Exercise objective: Rewrite every line of the material with "Délka čepele" swapped for "Délka břitu" and everything else unchanged, leaving the pictures out of your answer.

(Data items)
★ ★ ★ ★ ★
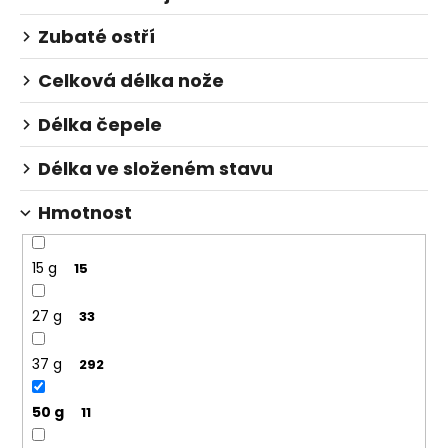
Zubaté ostří
Celková délka nože
Délka čepele
Délka ve složeném stavu
Hmotnost
15 g
15
27 g
33
37 g
292
50 g
11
★ ★ ★ ★ ★
Result of this exercise:
Zubaté ostří
Celková délka nože
Délka břitu
Délka ve složeném stavu
Hmotnost
15 g
15
27 g
33
37 g
292
50 g
11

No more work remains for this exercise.